Generates the completion of the reasoning chain starting from s_k

Model or implementation: Llama-2-7B / CodeLlama-7B / Llama-2-13B

Environment/Reward

Evaluates the final answer correctness

Novel Architectural Elements

Reverse Curriculum Scheduler: Dynamically adjusts the starting position of generation within the demonstration trajectory during RL training.

Modeling

Base Model: Llama-2-7B, Llama-2-13B, CodeLlama-7B

Training Method: PPO (Proximal Policy Optimization) with Reverse Curriculum

Objective Functions:

Purpose: Maximize expected reward while staying close to the initial policy.

Formally: Standard PPO objective with KL penalty.
Purpose: Encourage numeric accuracy (soft reward).

Formally: Partial reward ε=0.1 for correct numeric extraction in math tasks.

Key Hyperparameters:

partial_reward_epsilon: 0.1
kl_coefficient_beta: Values typically around 0.02-0.1 (exact value varying by stage/setup)
number_of_stages_M: 5 or 6

Compute: Not reported in the paper

Comparison to Prior Work

vs. Outcome Supervision: R³ uses the same sparse signal but creates a dense learning signal via curriculum, converging faster and to higher performance.
vs. Process Supervision: R³ achieves similar step-wise guidance benefits without requiring any step-level annotations.
vs. SFT: R³ allows the model to explore and self-correct, rather than just imitating likelihood, leading to better generalization.

Limitations

Relies on the availability of correct demonstrations to sample start states (requires SFT data).
The curriculum design (number of stages, mixing strategy) introduces additional hyperparameters to tune.
Requires computable/verifiable outcome rewards (e.g., math answers), making it harder to apply to open-ended generation tasks without ground truth.

Reproducibility

Code: https://github.com/WooooDyy/LLM-Reverse-Curriculum-RL

Code and data are publicly available at https://github.com/WooooDyy/LLM-Reverse-Curriculum-RL. The paper provides algorithm pseudocode and hyperparameter discussions.

📊 Experiments & Results

Evaluation Setup

Evaluated on 8 reasoning datasets covering math and commonsense reasoning.

Benchmarks:

GSM8K (Grade School Math)
MATH (Challenging Math Problems)
SVAMP (Math Word Problems)
MultiArith (Arithmetic Reasoning)

Metrics:

Accuracy
Statistical methodology: Not explicitly reported in the paper

Key Results

Benchmark	Metric	Baseline	This Paper	Δ
Comparison against standard RL (Outcome Supervision) baseline across multiple tasks using Llama2-7B.
Average (8 tasks)	Accuracy	45.0	49.1	+4.1
GSM8K	Accuracy	42.5	46.7	+4.2
Program-based reasoning results (generating code to solve math problems) on GSM8K.
GSM8K	Accuracy	48.2	59.6	+11.4

Experiment Figures

Performance curves comparing 'Vanilla staged RL' (sequential stages) vs 'R³' (mixed stages).

Main Takeaways

R³ consistently outperforms both SFT and standard RL with outcome supervision across diverse reasoning tasks.
The method is particularly effective for program-based reasoning (math via code), showing large gains over SFT.
Mixing stages (training on both easy/late start states and hard/early start states simultaneously) is crucial for stability and preventing catastrophic forgetting of earlier curriculum stages.
The approach effectively bridges the gap between outcome and process supervision without requiring extra human annotation effort.

📚 Prerequisite Knowledge

Prerequisites

Reinforcement Learning (PPO, Policy Gradient)
Language Modeling (Chain-of-Thought)
Curriculum Learning

Key Terms

R³: Reverse Curriculum Reinforcement Learning—the proposed method that trains models by sliding the start state from the end of a demonstration to the beginning.

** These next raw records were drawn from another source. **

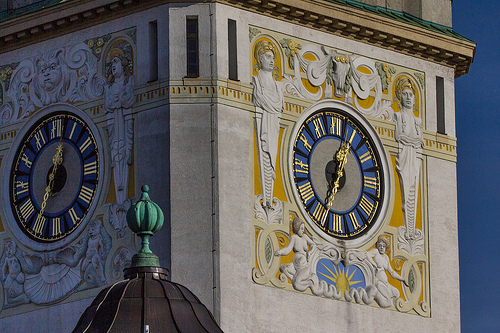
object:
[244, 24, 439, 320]
portrait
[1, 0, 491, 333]
tower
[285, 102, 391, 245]
clock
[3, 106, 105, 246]
clock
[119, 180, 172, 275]
top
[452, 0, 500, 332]
sky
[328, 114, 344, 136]
number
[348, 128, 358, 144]
number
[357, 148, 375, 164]
number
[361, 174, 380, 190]
number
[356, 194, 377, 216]
number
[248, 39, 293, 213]
woman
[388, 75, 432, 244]
woman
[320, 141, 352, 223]
hands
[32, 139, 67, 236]
hands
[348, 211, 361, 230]
number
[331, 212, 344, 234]
number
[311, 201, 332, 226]
number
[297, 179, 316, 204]
number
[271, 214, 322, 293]
statue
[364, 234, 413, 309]
statue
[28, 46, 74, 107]
lion face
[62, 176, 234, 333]
part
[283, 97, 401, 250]
face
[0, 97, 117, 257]
face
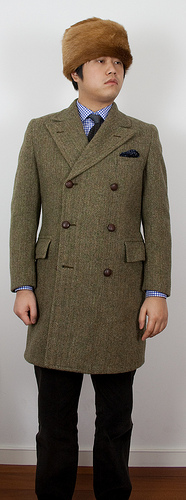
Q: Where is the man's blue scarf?
A: In his chest pocket.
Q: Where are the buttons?
A: On the front of the man's coat.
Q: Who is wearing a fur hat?
A: The man in the blue tie.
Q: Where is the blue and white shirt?
A: Under the man's coat.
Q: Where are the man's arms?
A: Resting at his side.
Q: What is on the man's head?
A: A hat.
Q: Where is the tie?
A: Around the man's neck.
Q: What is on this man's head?
A: A hat.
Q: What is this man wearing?
A: A coat.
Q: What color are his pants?
A: Black.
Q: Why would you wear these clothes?
A: Colder weather.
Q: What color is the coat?
A: Brown.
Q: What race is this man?
A: Asian.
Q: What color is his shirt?
A: Blue.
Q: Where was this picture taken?
A: In front of a wall.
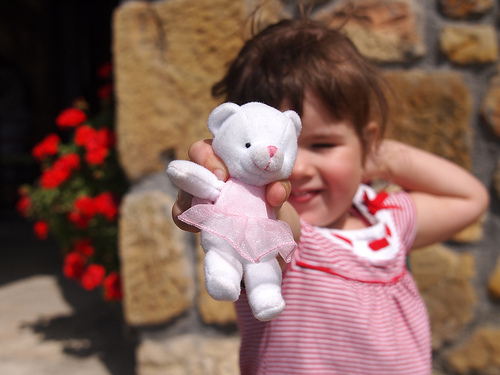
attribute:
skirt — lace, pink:
[175, 207, 296, 264]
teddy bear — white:
[165, 102, 303, 319]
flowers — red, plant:
[32, 103, 132, 280]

Outcome Supervision: Providing a reward signal only based on the correctness of the final answer, without evaluating intermediate steps.

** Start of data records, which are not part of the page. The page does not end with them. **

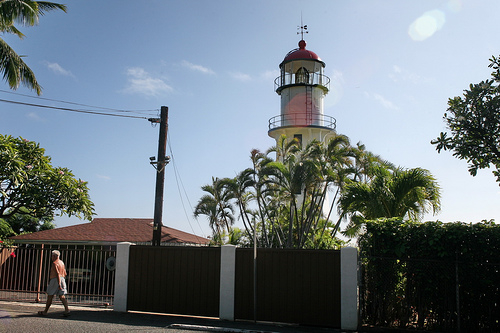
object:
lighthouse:
[267, 39, 337, 249]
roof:
[278, 39, 326, 66]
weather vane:
[295, 12, 310, 40]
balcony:
[273, 71, 330, 96]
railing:
[268, 112, 338, 131]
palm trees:
[289, 154, 298, 249]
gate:
[112, 240, 359, 331]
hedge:
[357, 216, 500, 332]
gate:
[0, 238, 118, 311]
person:
[36, 249, 73, 318]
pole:
[151, 105, 169, 247]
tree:
[0, 134, 99, 243]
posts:
[113, 240, 134, 312]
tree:
[335, 165, 444, 238]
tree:
[0, 0, 70, 99]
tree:
[430, 51, 499, 184]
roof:
[8, 217, 213, 244]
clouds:
[146, 87, 150, 88]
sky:
[1, 0, 500, 243]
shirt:
[49, 259, 68, 279]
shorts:
[45, 276, 68, 296]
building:
[7, 217, 214, 308]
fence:
[112, 240, 500, 332]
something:
[0, 244, 20, 268]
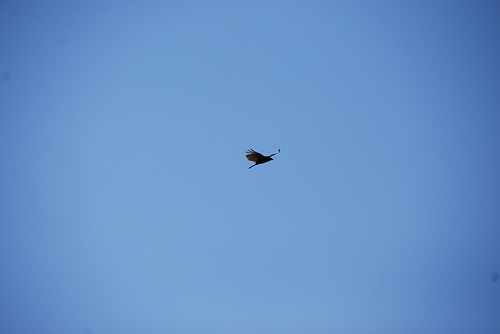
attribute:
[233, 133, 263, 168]
feathers — several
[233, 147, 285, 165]
feathers — long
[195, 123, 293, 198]
bird — dark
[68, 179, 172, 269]
sky — blue, clear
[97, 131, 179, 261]
sky — clear, cloudless, blue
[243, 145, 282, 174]
bird — black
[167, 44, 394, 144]
sky — clear, blue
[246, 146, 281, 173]
bird — small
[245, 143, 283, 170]
bird — lonely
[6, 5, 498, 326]
sky — cloudless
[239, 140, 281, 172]
bird — alone, flying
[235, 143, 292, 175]
bird — flying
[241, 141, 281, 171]
bird — black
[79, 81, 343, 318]
sky — blue and clear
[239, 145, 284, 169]
bird — alone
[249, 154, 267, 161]
feathers — long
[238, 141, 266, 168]
wing span — large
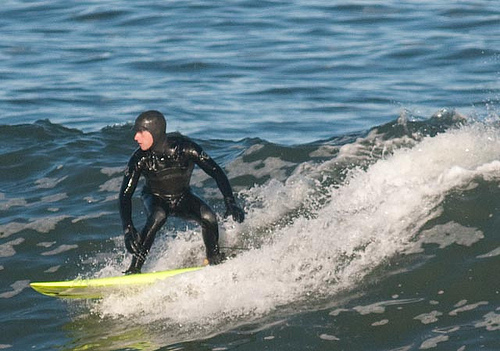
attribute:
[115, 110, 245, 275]
man — surfing, black, outdoors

Process Supervision: Providing reward signals at each intermediate step of the reasoning chain, typically requiring human annotation.

PPO: Proximal Policy Optimization—a standard policy gradient method used for training.

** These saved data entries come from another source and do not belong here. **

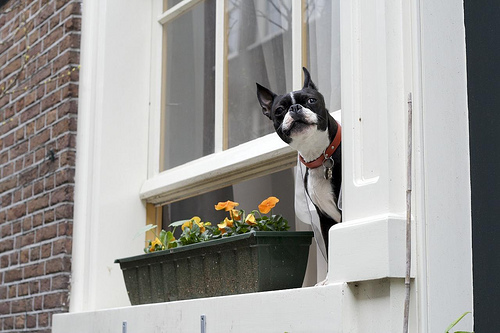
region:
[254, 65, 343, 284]
a black and white boston terrier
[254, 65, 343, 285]
a dog wearing a red collar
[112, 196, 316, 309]
a green planting box filled with flowers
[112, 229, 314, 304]
a green planting box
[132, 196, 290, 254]
orange planted ornamental flowers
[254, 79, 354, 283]
a black and white dog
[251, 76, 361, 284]
a dog looking out the window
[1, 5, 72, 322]
bricks on the building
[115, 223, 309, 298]
a black planter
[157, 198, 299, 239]
yellow flower in the window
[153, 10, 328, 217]
the window on the building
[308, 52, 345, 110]
white curtains inside the window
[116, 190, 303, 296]
a planter in the window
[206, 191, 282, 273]
Orange flowers in a green container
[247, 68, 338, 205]
Boston Terrier with it's head out the window.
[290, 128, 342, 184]
Red dog collar with a silver tag.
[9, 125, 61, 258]
Red brick on side of building.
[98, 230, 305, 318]
Long plastic flower box sitting on window sill.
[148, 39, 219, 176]
Glass window pane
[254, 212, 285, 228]
Green leaves on flowering plant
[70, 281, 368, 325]
Window ledge.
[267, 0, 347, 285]
Sheer white curtain behind window.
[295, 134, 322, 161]
White fur.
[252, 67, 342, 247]
black and white dog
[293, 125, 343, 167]
the dogs red collar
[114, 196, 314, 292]
flowers in a window sil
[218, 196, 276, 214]
the orange flowers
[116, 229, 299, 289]
the green plant holder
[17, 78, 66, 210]
the brick wall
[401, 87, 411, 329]
the stick against the window frame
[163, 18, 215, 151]
the glass in the window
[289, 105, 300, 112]
the dogs black nose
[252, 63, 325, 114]
both of the dogs ears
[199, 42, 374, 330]
the dog is looking out the window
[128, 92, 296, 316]
the window is open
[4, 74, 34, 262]
the bricks are red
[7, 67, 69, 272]
the wall is bricked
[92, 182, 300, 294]
flowers planted on a pot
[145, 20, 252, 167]
curtains inside the window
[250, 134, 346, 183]
the dog is wearing a collar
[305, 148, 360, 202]
the collar is red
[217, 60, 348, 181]
the dog is black and white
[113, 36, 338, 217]
the window pane is white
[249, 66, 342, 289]
The black and white dog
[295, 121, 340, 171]
The red collar on the dog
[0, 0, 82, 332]
The brick portion of the building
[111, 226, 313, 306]
The planter with the flowers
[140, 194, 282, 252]
The orange flowers in the planter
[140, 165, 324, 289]
The open window the dog is in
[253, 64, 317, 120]
The ears of the dog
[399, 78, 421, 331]
The stick next to the dog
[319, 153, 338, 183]
The metal tags on the dogs collar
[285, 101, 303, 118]
The nose of the dog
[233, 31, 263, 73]
part of a window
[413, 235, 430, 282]
part of a wall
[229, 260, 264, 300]
part of a vase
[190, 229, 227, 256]
edge of a vase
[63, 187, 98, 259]
edge of a vase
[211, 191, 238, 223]
part of a flower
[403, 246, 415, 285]
part of a stick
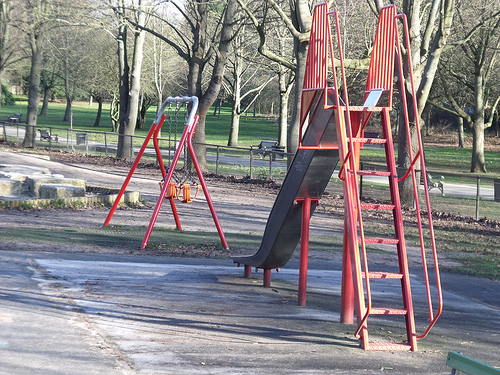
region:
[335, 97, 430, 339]
red ladder with six rungs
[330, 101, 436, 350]
red metal ladder on a playground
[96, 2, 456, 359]
public playground in a park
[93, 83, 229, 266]
two swings for children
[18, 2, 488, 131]
many trees with all their leaves gone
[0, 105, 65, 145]
two empty park benches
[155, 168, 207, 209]
two orange swings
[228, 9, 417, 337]
metal slide in a playground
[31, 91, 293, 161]
empty park area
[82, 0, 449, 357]
empty playground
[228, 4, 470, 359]
a metal and red slide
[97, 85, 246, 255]
a red, grey, and orange swingset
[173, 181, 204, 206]
an orange swing seat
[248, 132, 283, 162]
an empty park bench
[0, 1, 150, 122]
brown trees without and leaves on green grass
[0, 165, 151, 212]
a grey stone structure on a playground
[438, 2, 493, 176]
a brown tree with no leaves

SFT: Supervised Fine-Tuning—training the model to mimic demonstrations via maximum likelihood estimation.

Chain-of-Thought: A prompting or generation style where the model produces intermediate reasoning steps before the final answer.

Program-based reasoning: Generating executable code (e.g., Python) to solve reasoning problems rather than natural language text.